Notice the disconnect? The notify_slack task relies on run_dbt finishing, but it has zero awareness of what run_dbt actually produced. It assumes success based on an exit code.

In Dagster, you define the declarative end state using Software-Defined Assets (SDAs).

python

# The Dagster Way: Declarative & Aware
import pandas as pd
from dagster import asset, Output, MetadataValue, AssetIn
 
@asset(
    # The asset explicitly declares its dependency on upstream data
    ins={"silver_transactions": AssetIn(key="silver_transactions")}
)
def gold_revenue(context, silver_transactions: pd.DataFrame):
    # Logic to transform the data
    df = compute_revenue_logic(silver_transactions)
    
    # We don't just return data; we return context.
    return Output(
        value=df, 
        metadata={
            "row_count": len(df),
            "preview": MetadataValue.md(df.head().to_markdown()),
            "last_updated": MetadataValue.float(pd.Timestamp.now().timestamp())
        }
    )

In this world, the graph builds itself based on data dependencies, not task strings.

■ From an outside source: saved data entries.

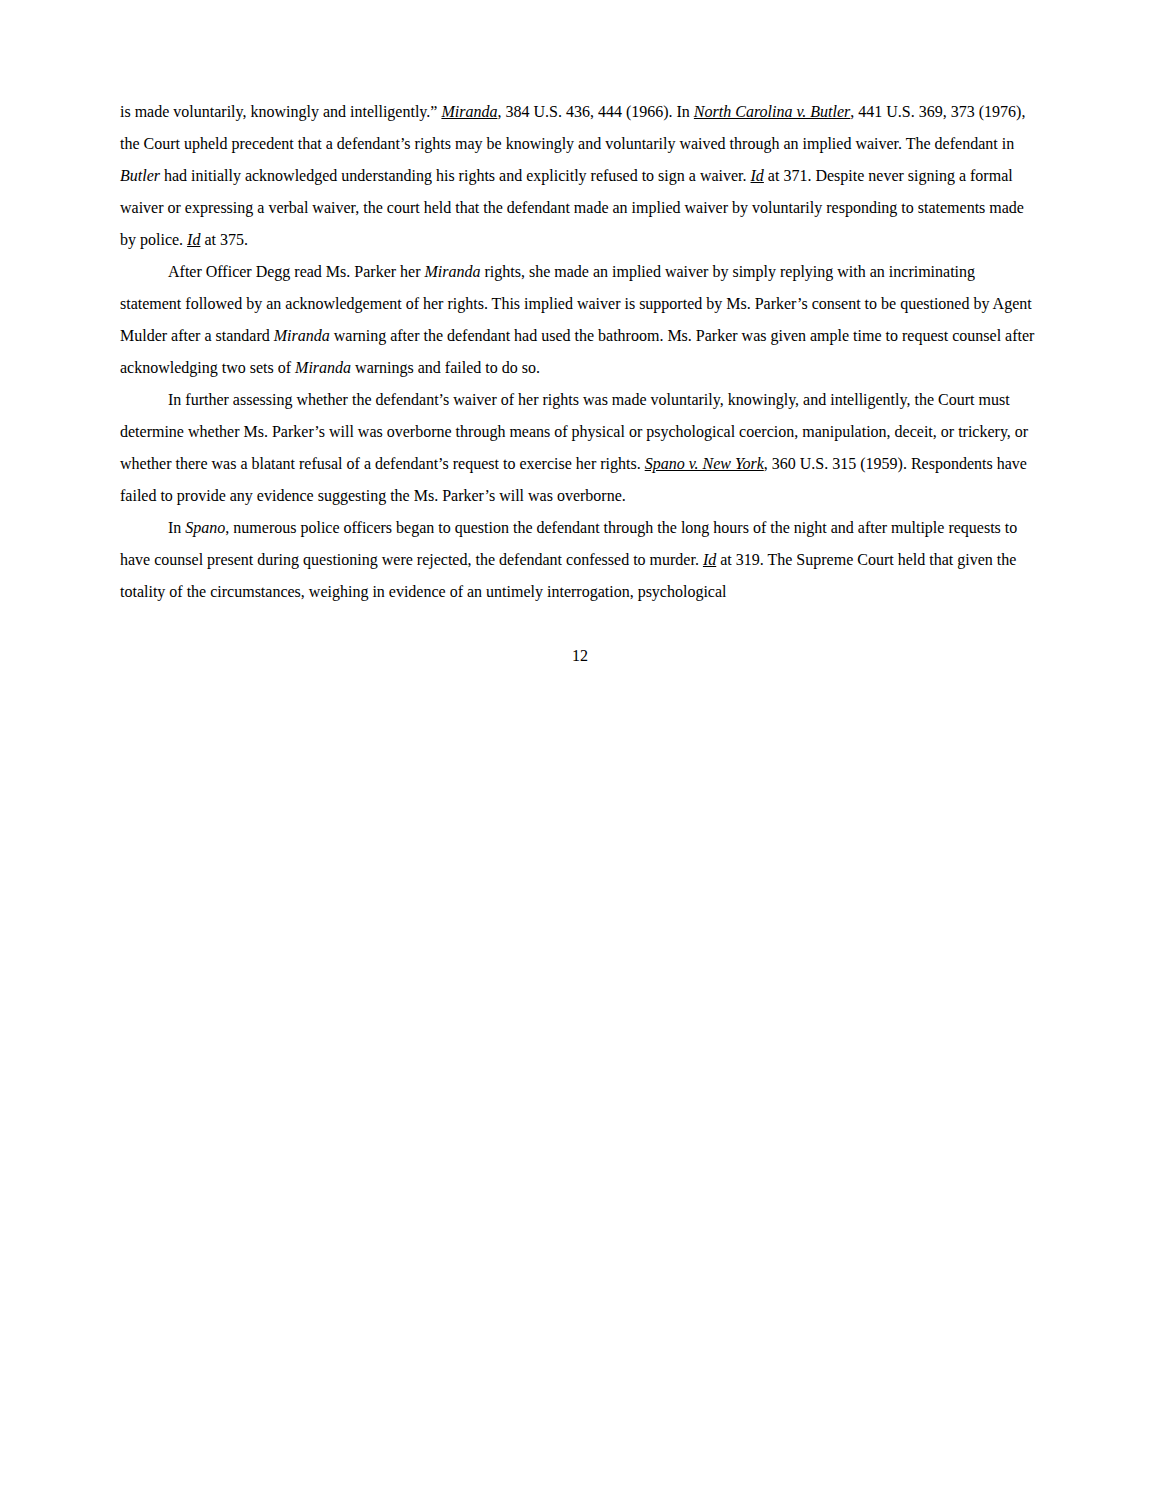is made voluntarily, knowingly and intelligently.” Miranda, 384 U.S. 436, 444 (1966). In North Carolina v. Butler, 441 U.S. 369, 373 (1976), the Court upheld precedent that a defendant’s rights may be knowingly and voluntarily waived through an implied waiver. The defendant in Butler had initially acknowledged understanding his rights and explicitly refused to sign a waiver. Id at 371. Despite never signing a formal waiver or expressing a verbal waiver, the court held that the defendant made an implied waiver by voluntarily responding to statements made by police. Id at 375.
After Officer Degg read Ms. Parker her Miranda rights, she made an implied waiver by simply replying with an incriminating statement followed by an acknowledgement of her rights. This implied waiver is supported by Ms. Parker’s consent to be questioned by Agent Mulder after a standard Miranda warning after the defendant had used the bathroom. Ms. Parker was given ample time to request counsel after acknowledging two sets of Miranda warnings and failed to do so.
In further assessing whether the defendant’s waiver of her rights was made voluntarily, knowingly, and intelligently, the Court must determine whether Ms. Parker’s will was overborne through means of physical or psychological coercion, manipulation, deceit, or trickery, or whether there was a blatant refusal of a defendant’s request to exercise her rights. Spano v. New York, 360 U.S. 315 (1959). Respondents have failed to provide any evidence suggesting the Ms. Parker’s will was overborne.
In Spano, numerous police officers began to question the defendant through the long hours of the night and after multiple requests to have counsel present during questioning were rejected, the defendant confessed to murder. Id at 319. The Supreme Court held that given the totality of the circumstances, weighing in evidence of an untimely interrogation, psychological
12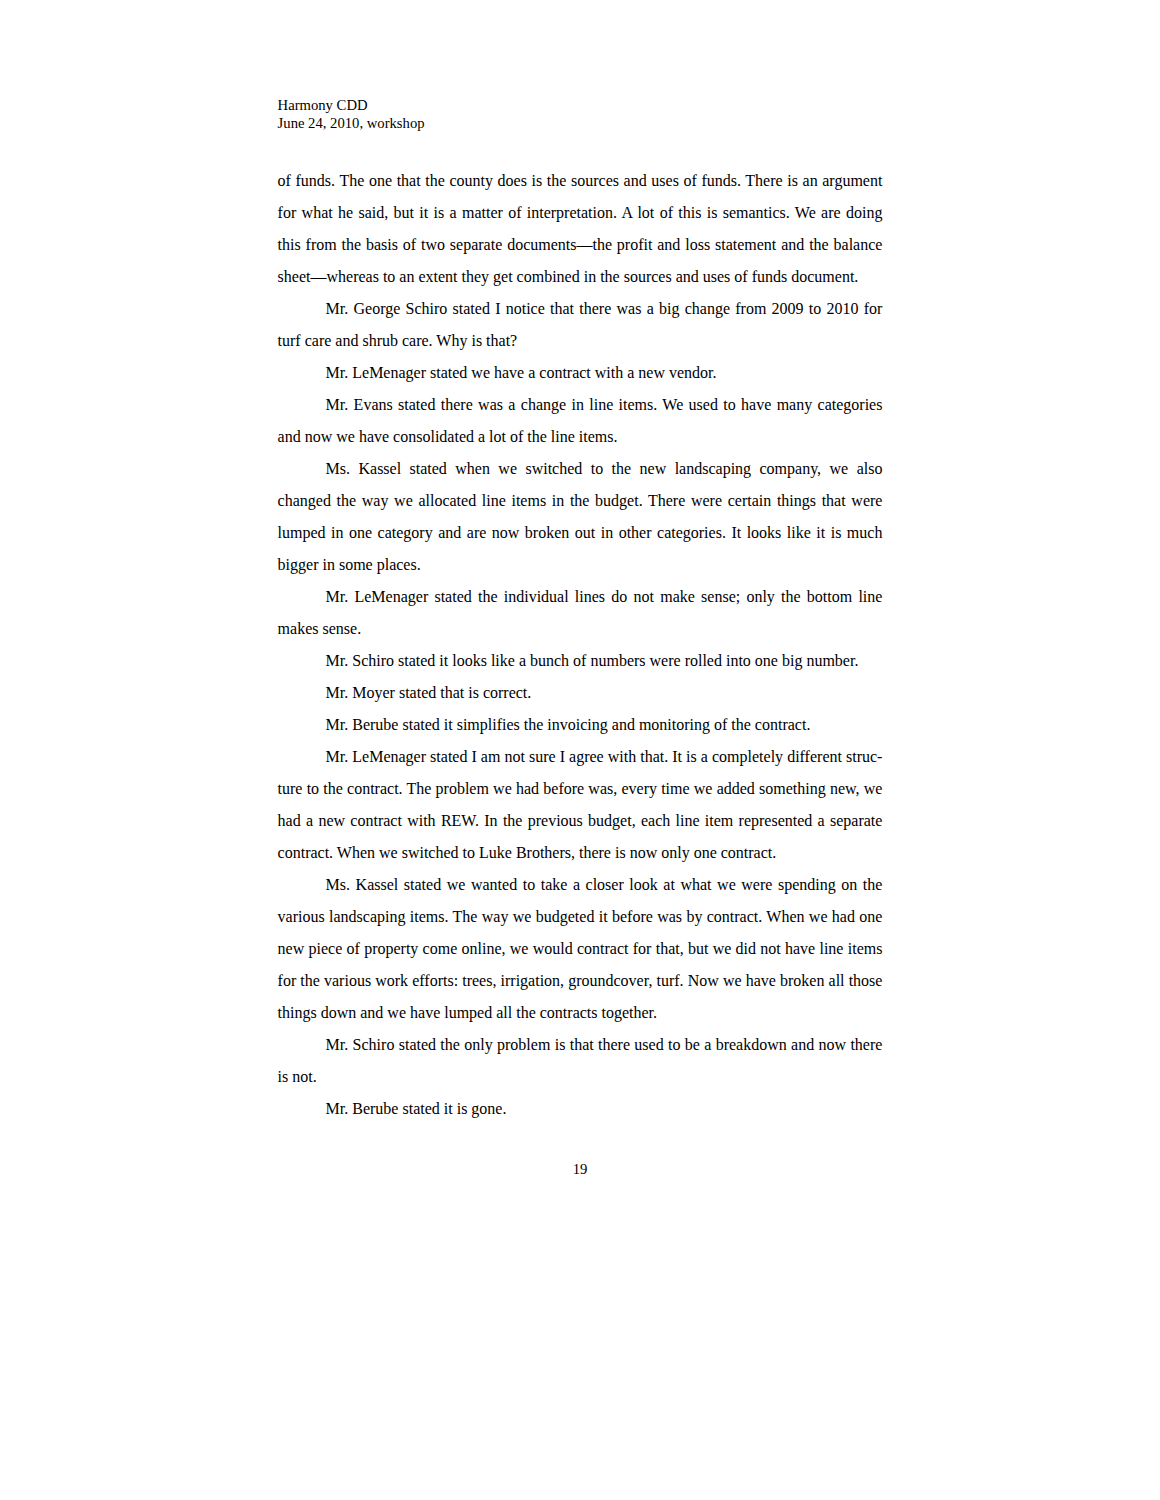Harmony CDD
June 24, 2010, workshop
of funds. The one that the county does is the sources and uses of funds. There is an argument for what he said, but it is a matter of interpretation. A lot of this is semantics. We are doing this from the basis of two separate documents—the profit and loss statement and the balance sheet—whereas to an extent they get combined in the sources and uses of funds document.
Mr. George Schiro stated I notice that there was a big change from 2009 to 2010 for turf care and shrub care. Why is that?
Mr. LeMenager stated we have a contract with a new vendor.
Mr. Evans stated there was a change in line items. We used to have many categories and now we have consolidated a lot of the line items.
Ms. Kassel stated when we switched to the new landscaping company, we also changed the way we allocated line items in the budget. There were certain things that were lumped in one category and are now broken out in other categories. It looks like it is much bigger in some places.
Mr. LeMenager stated the individual lines do not make sense; only the bottom line makes sense.
Mr. Schiro stated it looks like a bunch of numbers were rolled into one big number.
Mr. Moyer stated that is correct.
Mr. Berube stated it simplifies the invoicing and monitoring of the contract.
Mr. LeMenager stated I am not sure I agree with that. It is a completely different structure to the contract. The problem we had before was, every time we added something new, we had a new contract with REW. In the previous budget, each line item represented a separate contract. When we switched to Luke Brothers, there is now only one contract.
Ms. Kassel stated we wanted to take a closer look at what we were spending on the various landscaping items. The way we budgeted it before was by contract. When we had one new piece of property come online, we would contract for that, but we did not have line items for the various work efforts: trees, irrigation, groundcover, turf. Now we have broken all those things down and we have lumped all the contracts together.
Mr. Schiro stated the only problem is that there used to be a breakdown and now there is not.
Mr. Berube stated it is gone.
19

If silver_transactions is missing, gold_revenue won't even attempt to run.

Crucially, this makes the data state visible as metadata and makes it possible for the orchestrator to actually inspect the data. Unlike Airflow, which flies blind, Dagster allows us to add a simple guardrail: if the row count == 0, raise an exception and alert the team.

As a result, the pipeline fails explicitly, catching the issue before the empty data ever reaches the dashboard and alerting the stakeholders about the same in the interim.

This functionality enables the data engineers like us, to attach Asset Checks to the data, with simple rules enforcing the required guardrails.

Eliminating "Zombie Data"

The biggest hidden cost in legacy data stacks is Zombie Data: tables that are updated daily, consuming compute credits, but are read sparringly or in some cases, by absolutely no one.

In Airflow, determining if a DAG is useful is an archaeological dig. You see a DAG named update_marketing_v2, and you're too scared to turn it off because you don't know who consumes the output.

Dagster solves this with its Global Lineage Graph.

Because every asset declares its inputs and outputs, we can trace the lineage from a raw JSON file in S3 all the way to a specific Streamlit dashboard. If we see an asset in the middle of the graph that has no downstream children, we know instantly: Delete it.

The Verdict

Airflow is essentially a sophisticated cron scheduler. It is excellent for operational tasks—sending emails, triggering backups, or spinning up servers.

But for Data Engineering? You shouldn't be managing tasks. You should be managing data.

By switching to Dagster, we stopped asking "Did the job run?" and started asking "Is the data fresh?" The difference is the only thing that matters.